3. Section I of the Thirteenth Amendment provides:
4. The fear that the former slaves were doomed to second-class citizenship was supported by the report submitted by Major General Carl Schurz to President Andrew Johnson. S.Exec.Doc. No. 2, 39th Cong., 1st Sess. (1865). President Johnson had assigned Schurz the task of traveling through a number of Southern States for the purpose of gathering information and making observations as to the postwar conditions to be found in that region. The report is a detailed and lucid account of these journeys. In it, Schurz describes the precarious social position of the freedmen as well as the numerous abuses to which those individuals were being subjected. The report expressed the general view that the South was having difficulty adjusting to the abolition of slavery, and that, in the absence of federal intervention, a substitute for slavery was not unlikely.

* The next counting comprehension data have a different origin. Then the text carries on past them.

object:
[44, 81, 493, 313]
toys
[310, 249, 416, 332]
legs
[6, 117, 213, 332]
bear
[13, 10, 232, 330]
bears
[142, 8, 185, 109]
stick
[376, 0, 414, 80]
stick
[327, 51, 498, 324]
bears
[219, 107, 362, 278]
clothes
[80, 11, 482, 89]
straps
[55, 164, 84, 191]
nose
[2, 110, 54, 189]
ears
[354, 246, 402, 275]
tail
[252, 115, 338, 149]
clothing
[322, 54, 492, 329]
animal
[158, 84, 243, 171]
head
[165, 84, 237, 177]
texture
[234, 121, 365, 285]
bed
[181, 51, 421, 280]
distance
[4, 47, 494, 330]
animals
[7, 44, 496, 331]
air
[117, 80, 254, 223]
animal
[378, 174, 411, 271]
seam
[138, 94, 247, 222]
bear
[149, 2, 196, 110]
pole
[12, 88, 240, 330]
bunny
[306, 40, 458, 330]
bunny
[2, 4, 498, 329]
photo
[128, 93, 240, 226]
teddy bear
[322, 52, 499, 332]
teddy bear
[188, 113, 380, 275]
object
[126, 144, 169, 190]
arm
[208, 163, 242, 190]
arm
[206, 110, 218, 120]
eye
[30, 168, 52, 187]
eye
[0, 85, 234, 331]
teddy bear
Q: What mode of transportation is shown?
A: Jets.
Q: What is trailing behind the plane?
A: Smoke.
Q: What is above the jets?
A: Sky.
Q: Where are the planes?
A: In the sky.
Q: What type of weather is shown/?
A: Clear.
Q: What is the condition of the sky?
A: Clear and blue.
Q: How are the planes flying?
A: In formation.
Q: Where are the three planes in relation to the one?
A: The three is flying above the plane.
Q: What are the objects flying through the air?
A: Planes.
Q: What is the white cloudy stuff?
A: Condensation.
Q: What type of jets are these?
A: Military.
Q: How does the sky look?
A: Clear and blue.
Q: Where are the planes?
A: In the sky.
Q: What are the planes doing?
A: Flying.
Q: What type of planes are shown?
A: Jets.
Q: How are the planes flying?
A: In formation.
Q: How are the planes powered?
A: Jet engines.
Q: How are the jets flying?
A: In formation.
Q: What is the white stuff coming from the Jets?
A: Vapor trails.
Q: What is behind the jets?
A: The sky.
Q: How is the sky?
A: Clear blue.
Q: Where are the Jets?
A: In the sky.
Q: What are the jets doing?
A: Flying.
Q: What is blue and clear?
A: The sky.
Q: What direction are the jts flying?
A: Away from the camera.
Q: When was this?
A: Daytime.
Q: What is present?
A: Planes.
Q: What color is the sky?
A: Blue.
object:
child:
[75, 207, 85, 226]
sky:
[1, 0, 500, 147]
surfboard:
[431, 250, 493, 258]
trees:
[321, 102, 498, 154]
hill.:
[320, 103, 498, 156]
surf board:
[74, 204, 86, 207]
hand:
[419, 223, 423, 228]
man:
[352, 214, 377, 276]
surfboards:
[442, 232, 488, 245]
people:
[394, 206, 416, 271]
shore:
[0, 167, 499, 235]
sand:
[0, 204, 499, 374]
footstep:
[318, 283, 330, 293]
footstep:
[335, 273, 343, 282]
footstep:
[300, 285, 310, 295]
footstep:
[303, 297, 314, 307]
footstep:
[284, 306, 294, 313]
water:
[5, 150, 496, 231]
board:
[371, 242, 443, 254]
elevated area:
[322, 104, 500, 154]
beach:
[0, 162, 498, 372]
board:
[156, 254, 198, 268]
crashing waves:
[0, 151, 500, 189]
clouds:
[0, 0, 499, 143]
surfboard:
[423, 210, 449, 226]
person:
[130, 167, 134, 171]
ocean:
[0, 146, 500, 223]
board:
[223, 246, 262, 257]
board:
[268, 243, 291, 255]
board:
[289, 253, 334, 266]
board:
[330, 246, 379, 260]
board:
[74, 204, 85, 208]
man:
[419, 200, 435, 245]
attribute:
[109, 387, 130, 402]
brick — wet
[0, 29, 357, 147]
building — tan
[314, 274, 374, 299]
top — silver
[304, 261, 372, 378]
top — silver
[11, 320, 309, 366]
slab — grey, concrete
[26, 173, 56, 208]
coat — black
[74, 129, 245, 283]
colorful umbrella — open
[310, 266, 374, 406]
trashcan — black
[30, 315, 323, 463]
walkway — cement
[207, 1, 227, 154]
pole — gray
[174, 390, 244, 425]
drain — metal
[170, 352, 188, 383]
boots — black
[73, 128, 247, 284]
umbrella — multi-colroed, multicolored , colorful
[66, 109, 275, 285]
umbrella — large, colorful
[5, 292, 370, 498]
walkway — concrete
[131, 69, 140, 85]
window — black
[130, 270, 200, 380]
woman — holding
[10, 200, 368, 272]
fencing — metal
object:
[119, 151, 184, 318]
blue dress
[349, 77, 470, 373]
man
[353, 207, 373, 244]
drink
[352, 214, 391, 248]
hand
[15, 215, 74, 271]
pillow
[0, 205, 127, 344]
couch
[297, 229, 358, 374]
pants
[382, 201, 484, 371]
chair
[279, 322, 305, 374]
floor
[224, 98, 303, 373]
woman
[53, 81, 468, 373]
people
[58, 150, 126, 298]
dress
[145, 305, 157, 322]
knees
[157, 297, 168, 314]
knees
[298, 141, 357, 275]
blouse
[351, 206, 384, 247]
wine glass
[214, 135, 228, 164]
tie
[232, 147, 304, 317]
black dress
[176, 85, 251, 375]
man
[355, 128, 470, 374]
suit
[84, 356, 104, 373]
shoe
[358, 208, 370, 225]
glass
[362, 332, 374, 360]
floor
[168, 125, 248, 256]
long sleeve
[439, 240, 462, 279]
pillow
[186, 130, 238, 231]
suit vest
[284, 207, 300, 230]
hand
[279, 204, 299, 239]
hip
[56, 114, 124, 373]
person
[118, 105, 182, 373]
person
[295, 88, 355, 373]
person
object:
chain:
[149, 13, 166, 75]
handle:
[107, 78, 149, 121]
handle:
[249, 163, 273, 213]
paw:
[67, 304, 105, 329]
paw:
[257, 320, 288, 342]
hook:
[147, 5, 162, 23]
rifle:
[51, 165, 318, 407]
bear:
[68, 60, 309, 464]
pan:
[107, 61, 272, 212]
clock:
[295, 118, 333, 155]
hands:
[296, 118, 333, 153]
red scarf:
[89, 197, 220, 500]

Schurz' report concludes with the admonition:
As to the future peace and harmony of the Union, it is of the highest importance that the people lately in rebellion be not permitted to build up another "peculiar institution" whose spirit is in conflict with the fundamental principles of our political system; for as long as they cherish interests peculiar to them in preference to those they have in common with the rest of the American people, their loyalty to the Union will always be uncertain.
5. Apropos of the effect of these Black Codes, Major General Schurz commented:
But while accepting the "abolition of slavery," they think that some species of serfdom, peonage, or some other form of compulsory labor is not slavery, and may be introduced without a violation of their pledge. . . . What particular shape the reactionary movement will assume it is at present unnecessary to inquire. There are a hundred ways of framing apprenticeship, vagrancy, or contract laws which will serve the purpose.

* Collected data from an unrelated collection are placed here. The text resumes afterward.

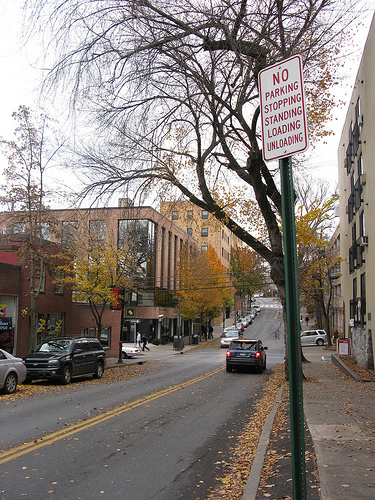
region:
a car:
[195, 291, 271, 424]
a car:
[128, 199, 302, 449]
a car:
[240, 323, 310, 422]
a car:
[178, 310, 294, 495]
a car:
[193, 177, 272, 489]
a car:
[204, 256, 347, 474]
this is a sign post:
[247, 47, 316, 489]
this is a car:
[212, 337, 283, 378]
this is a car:
[282, 324, 328, 348]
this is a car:
[22, 333, 108, 388]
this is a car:
[0, 349, 23, 387]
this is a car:
[212, 324, 240, 343]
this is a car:
[108, 327, 146, 359]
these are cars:
[234, 300, 264, 325]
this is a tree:
[66, 215, 126, 344]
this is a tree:
[164, 246, 235, 349]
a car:
[159, 228, 258, 457]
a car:
[219, 217, 266, 462]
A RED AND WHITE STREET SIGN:
[243, 48, 323, 168]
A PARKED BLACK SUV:
[20, 330, 116, 384]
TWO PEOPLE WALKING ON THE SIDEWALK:
[127, 326, 159, 357]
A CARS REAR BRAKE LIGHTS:
[221, 346, 262, 361]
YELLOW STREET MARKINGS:
[35, 375, 221, 428]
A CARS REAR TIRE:
[2, 366, 25, 395]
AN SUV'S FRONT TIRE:
[59, 359, 75, 385]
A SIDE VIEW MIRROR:
[66, 345, 88, 357]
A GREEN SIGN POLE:
[272, 165, 327, 495]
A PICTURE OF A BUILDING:
[152, 183, 242, 277]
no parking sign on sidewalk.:
[235, 56, 316, 164]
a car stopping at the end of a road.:
[213, 335, 288, 378]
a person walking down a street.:
[129, 322, 158, 363]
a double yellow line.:
[0, 301, 280, 466]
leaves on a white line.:
[214, 350, 293, 498]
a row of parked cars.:
[212, 295, 270, 357]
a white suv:
[274, 306, 329, 347]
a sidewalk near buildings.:
[284, 332, 373, 497]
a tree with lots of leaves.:
[46, 190, 138, 373]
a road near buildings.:
[0, 294, 303, 498]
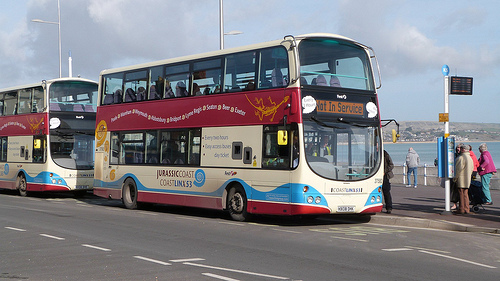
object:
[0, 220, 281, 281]
lines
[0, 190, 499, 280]
street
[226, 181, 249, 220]
wheel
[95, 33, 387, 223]
bus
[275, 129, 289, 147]
mirror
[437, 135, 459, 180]
sign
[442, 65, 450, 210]
pole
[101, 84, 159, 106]
seats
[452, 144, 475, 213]
man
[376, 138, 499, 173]
water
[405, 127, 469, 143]
houses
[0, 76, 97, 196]
bus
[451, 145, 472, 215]
people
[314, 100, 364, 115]
not in service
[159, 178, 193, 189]
company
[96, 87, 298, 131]
advertisement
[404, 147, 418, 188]
person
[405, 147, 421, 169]
hoodie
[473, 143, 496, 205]
lady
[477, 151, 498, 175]
jacket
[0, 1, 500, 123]
sky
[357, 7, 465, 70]
clouds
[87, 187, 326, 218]
stripe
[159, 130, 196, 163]
window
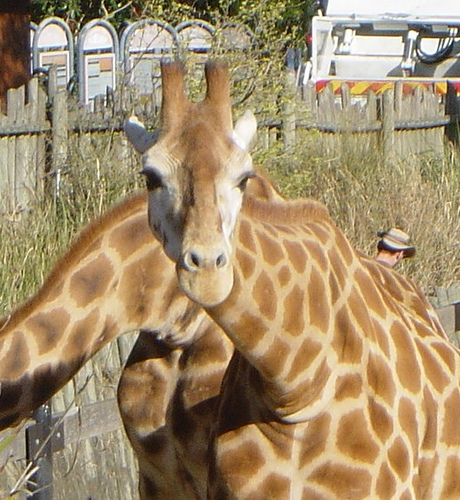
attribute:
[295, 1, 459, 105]
truck — large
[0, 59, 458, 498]
giraffe — large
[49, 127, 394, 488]
giraffes — brown, tan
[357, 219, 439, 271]
hat — tan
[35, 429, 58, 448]
screws — silver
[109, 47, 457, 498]
giraffe — large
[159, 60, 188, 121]
horn — furry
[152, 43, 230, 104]
horns — small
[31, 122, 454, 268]
grass — tall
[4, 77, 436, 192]
fence — wood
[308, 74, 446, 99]
stripe — yellow, red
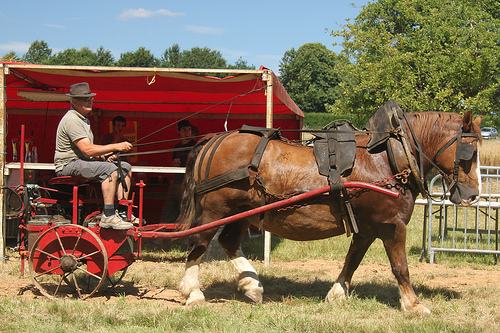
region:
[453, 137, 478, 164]
eye protection on the horse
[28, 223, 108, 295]
metal rimmed wheel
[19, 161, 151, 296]
a red horse cart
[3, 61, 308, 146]
a red tarp on the tent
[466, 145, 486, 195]
horse has a white nose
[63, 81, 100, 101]
hat on the man's head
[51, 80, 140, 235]
the man is steering the horse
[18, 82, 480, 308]
the horse is pulling a cart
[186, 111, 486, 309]
a brown horse with white feet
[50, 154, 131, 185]
the man is wearing shorts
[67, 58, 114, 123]
the head of a man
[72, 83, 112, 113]
the face of a man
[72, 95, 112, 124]
the chin of a man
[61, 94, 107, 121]
the face of a man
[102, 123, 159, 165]
the hand of a man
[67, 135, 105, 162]
the elbow of a man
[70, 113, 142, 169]
the arm of a man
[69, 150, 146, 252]
the legs of a man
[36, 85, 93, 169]
the shoulder of a man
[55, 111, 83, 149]
t shirt is grey in color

6. Respondents suggest that certain of the discriminations with which Congress was concerned arose out of facially neutral vagrancy laws, applicable equally to blacks and whites. From this we are to infer the creation of a disparate impact standard. But this argument overlooks the congressional view that these ostensibly neutral statutes were intentionally being used to oppress blacks.
Vagrant laws have been passed; laws which, under the pretense of selling these men as vagrants, are calculated and intended to reduce them to slavery again; and laws which provide for selling these men into slavery in punishment of crimes of the slightest magnitude. . . .
"The effect of the statute in question will be, therefore, to compel the freedmen, under penalty of punishment as criminals, to accept and labor for the wages established by these combinations of employers. It places them wholly in the power of their employers, and it is easy to foresee that, even where no such combination now exists, the temptation to form them offered by the statute will be too strong to be resisted, and that such inadequate wages will become the common and usual wages throughout the State. The ultimate effect of the statute will be to reduce the freedmen to a condition of servitude worse than that from which they have been emancipated -- a condition which will be slavery in all but its name."